━━ EXTRACTED INFORMATION
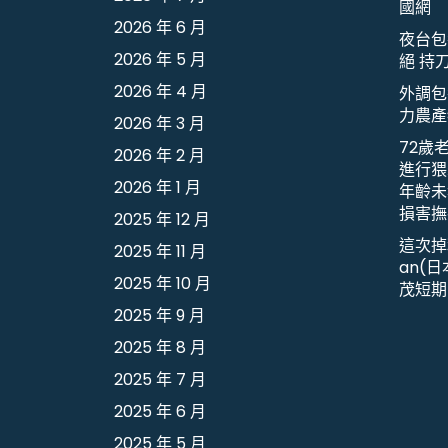
國網
2026 年 6 月
夜台包
2026 年 5 月
絕 持
2026 年 4 月
外調包
力農產
2026 年 3 月
72歲
2026 年 2 月
進行猥
2026 年 1 月
年齡未
損害撫
2025 年 12 月
這次掉
2025 年 11 月
an(
2025 年 10 月
茂短期
2025 年 9 月
2025 年 8 月
2025 年 7 月
2025 年 6 月
2025 年 5 月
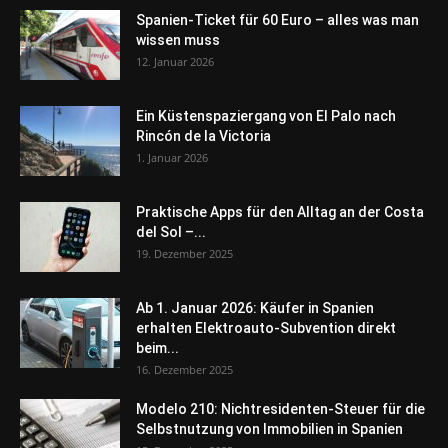
Spanien-Ticket für 60 Euro – alles was man
wissen muss
12. Januar 2026
Ein Küstenspaziergang von El Palo nach
Rincón de la Victoria
1. Januar 2026
Praktische Apps für den Alltag an der Costa
del Sol –...
19. Dezember 2025
Ab 1. Januar 2026: Käufer in Spanien
erhalten Elektroauto-Subvention direkt
beim...
16. Dezember 2025
Modelo 210: Nichtresidenten-Steuer für die
Selbstnutzung von Immobilien in Spanien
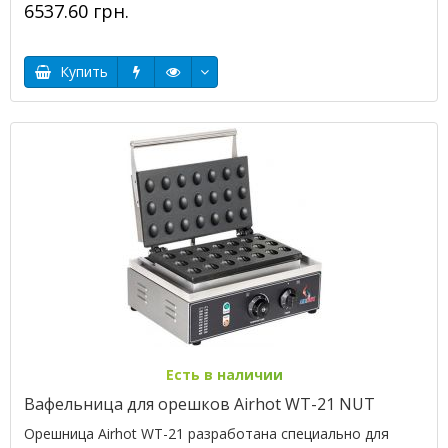
6537.60 грн.
Купить
Есть в наличии
Вафельница для орешков Airhot WT-21 NUT
Орешница Airhot WT-21 разработана специально для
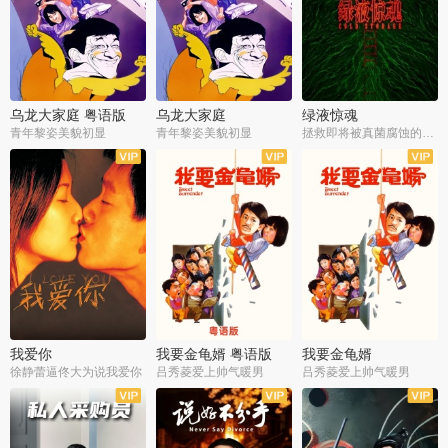
乌龙大家庭 粤语版
乌龙大家庭
绿液惊魂
青年黎姿美貌初显
青年黎姿美貌初显
拯救即将被真菌腐蚀的世界
我爱你
我要金龟婿 粤语版
我要金龟婿
徐静蕾逼佟大为说我爱你
吕秀菱爱上帅气暖男
吕秀菱爱上帅气暖男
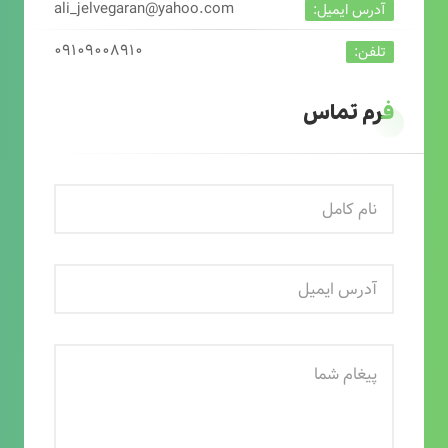
ali_jelvegaran@yahoo.com
آدرس ایمیل:
۰۹۱۰۹۰۰۸۹۱۰
تلفن:
فرم تماس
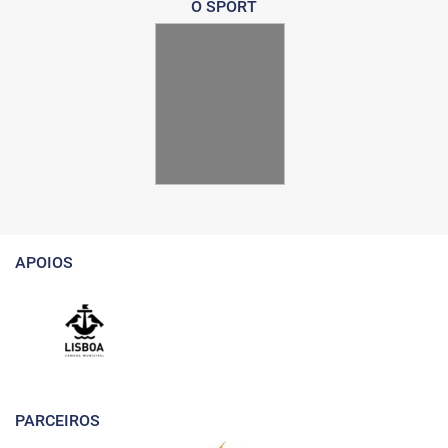
O SPORT
APOIOS
PARCEIROS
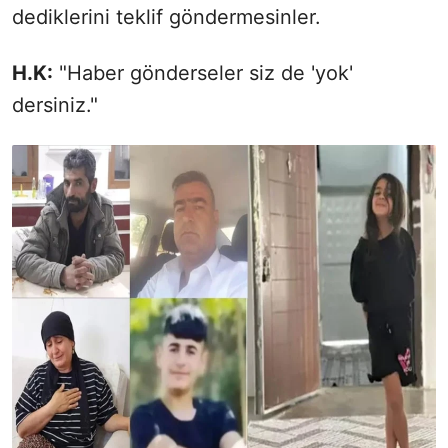
dediklerini teklif göndermesinler.
H.K:
"Haber gönderseler siz de 'yok'
dersiniz."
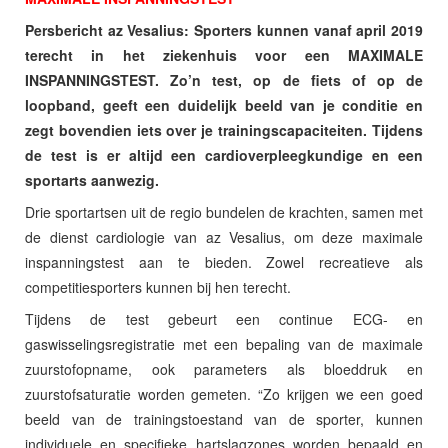
Persbericht az Vesalius: Sporters kunnen vanaf april 2019
terecht in het ziekenhuis voor een MAXIMALE
INSPANNINGSTEST. Zo’n test, op de fiets of op de
loopband, geeft een duidelijk beeld van je conditie en
zegt bovendien iets over je trainingscapaciteiten. Tijdens
de test is er altijd een cardioverpleegkundige en een
sportarts aanwezig.
Drie sportartsen uit de regio bundelen de krachten, samen met
de dienst cardiologie van az Vesalius, om deze maximale
inspanningstest aan te bieden. Zowel recreatieve als
competitiesporters kunnen bij hen terecht.
Tijdens de test gebeurt een continue ECG- en
gaswisselingsregistratie met een bepaling van de maximale
zuurstofopname, ook parameters als bloeddruk en
zuurstofsaturatie worden gemeten. “Zo krijgen we een goed
beeld van de trainingstoestand van de sporter, kunnen
individuele en specifieke hartslagzones worden bepaald en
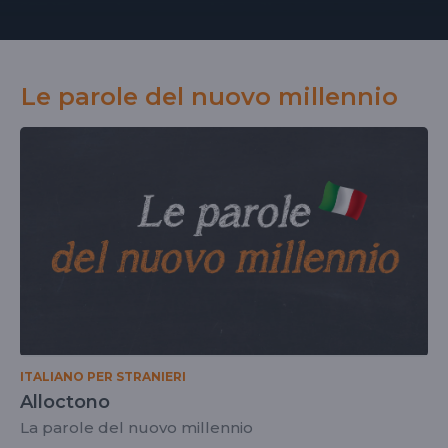
Le parole del nuovo millennio
ITALIANO PER STRANIERI
Alloctono
La parole del nuovo millennio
━━━━
• **ACTION ITEM**: Every line in the entries above that mentions the word "Tijdens" must be shown.

• **OUTPUT OF THE TASK**:
zegt bovendien iets over je trainingscapaciteiten. Tijdens
Tijdens de test gebeurt een continue ECG- en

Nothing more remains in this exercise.